Я отказался, но не объяснил почему, не признался, что вновь собираюсь искать Тоину: я боялся, как бы он не стал насмехаться надо мной, считая бессмысленным гнаться за тем, чего нет в помине. Его софизмы я знал хорошо.

— Залечу к тебе попозже, — сказал он.

Кратет улетел, а я помахал ему крылом, глядя, как он постепенно удаляется, превращаясь в крохотную черную точку над верхушками олив.

Я уже говорил вам, что, на нашу беду, в горы пришли люди, диковинные создания, медлительные в движениях, но издававшие звериный рев, от которого содрогалась наша долина.

Я часто просиживал целый день в гнезде, и жизнь моя представлялась мне печальной и бесславной. Время от времени я принимался мерить простор поднебесья без всякой цели, с тоской в душе, снова и снова вызывая в памяти все увиденное и постигнутое.

Однажды мне встретился Аполлодор, который покинул Треццито и вернулся в наши края. Дело было так. Он раскачивался на ветке оливы, а я, пролетая, заметил на верхушке дерева коричневое пятнышко. И полетел было дальше, как вдруг услышал: «Апомео! Апомео!»

Так мы сблизились снова. Обладая веселым, кротким нравом, Аполлодор умел рассеять мою тоску. С нами подружился еще дятел. Мы назвали его Панеций: он был шутник, мог насквозь пронзить стволик молодого деревца своим длинным клювом в поисках насекомых или просто забавы ради. А еще, бывало, Панеций вместе с двумя сороками озорничал над людьми: все трое испражнялись, стараясь попасть им прямо на головы, и для этого нарочно наедались фигами (в часы полуденного зноя их запах распространялся повсюду), в изобилии поспевавшими близ Камути.

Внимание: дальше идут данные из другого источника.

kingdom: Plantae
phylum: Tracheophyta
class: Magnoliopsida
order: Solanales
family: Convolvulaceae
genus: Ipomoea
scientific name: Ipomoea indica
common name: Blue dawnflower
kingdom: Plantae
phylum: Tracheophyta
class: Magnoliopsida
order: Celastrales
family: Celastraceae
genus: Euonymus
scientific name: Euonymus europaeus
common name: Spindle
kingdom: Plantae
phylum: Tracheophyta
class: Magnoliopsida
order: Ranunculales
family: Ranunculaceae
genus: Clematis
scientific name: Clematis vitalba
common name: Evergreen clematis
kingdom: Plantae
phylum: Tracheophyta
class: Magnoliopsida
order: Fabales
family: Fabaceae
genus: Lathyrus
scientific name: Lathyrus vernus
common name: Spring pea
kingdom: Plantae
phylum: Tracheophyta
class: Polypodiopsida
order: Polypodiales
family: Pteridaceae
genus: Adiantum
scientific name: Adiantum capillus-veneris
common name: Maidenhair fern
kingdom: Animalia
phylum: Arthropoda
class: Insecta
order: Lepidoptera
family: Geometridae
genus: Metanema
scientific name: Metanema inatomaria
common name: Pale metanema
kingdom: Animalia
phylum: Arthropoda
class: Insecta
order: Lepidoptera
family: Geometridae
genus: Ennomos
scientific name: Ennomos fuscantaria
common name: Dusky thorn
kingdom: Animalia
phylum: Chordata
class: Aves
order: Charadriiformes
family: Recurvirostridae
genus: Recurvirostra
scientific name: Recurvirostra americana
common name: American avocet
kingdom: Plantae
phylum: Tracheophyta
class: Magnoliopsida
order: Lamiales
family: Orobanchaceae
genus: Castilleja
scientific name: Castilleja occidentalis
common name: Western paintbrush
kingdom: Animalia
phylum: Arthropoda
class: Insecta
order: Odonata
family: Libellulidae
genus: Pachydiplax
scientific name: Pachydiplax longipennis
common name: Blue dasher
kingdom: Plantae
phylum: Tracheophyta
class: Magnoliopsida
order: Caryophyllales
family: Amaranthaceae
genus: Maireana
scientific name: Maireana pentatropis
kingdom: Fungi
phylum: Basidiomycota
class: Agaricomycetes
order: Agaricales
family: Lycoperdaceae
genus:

Сороки даже сбрасывали на людей еловые шишки и камни; до нас доносились крики ужаса, призывы на помощь:

— О Зевс!

— О Гера!

Сверху они виделись нам распластанными на земле пятнами, темными, потому что их не пронизывали солнечные лучи; для нас они были чем-то вроде игрушек, ничуть не похожих на весь остальной мир.

Однажды утром на высоком берегу Фьюмекальдо мы увидели троих мальчиков (позднее я узнал, что их звали Сенарх, Лемний и Мелеагр), купавшихся в источнике, мокрых и сияющих на солнце; они смеялись и пели — никогда прежде я не видел, чтобы люди так веселились. Аполлодор, по натуре чувствительный до слез, попросил меня спрятаться с ним в дубках, откуда можно было незаметно наблюдать за этими мальчиками.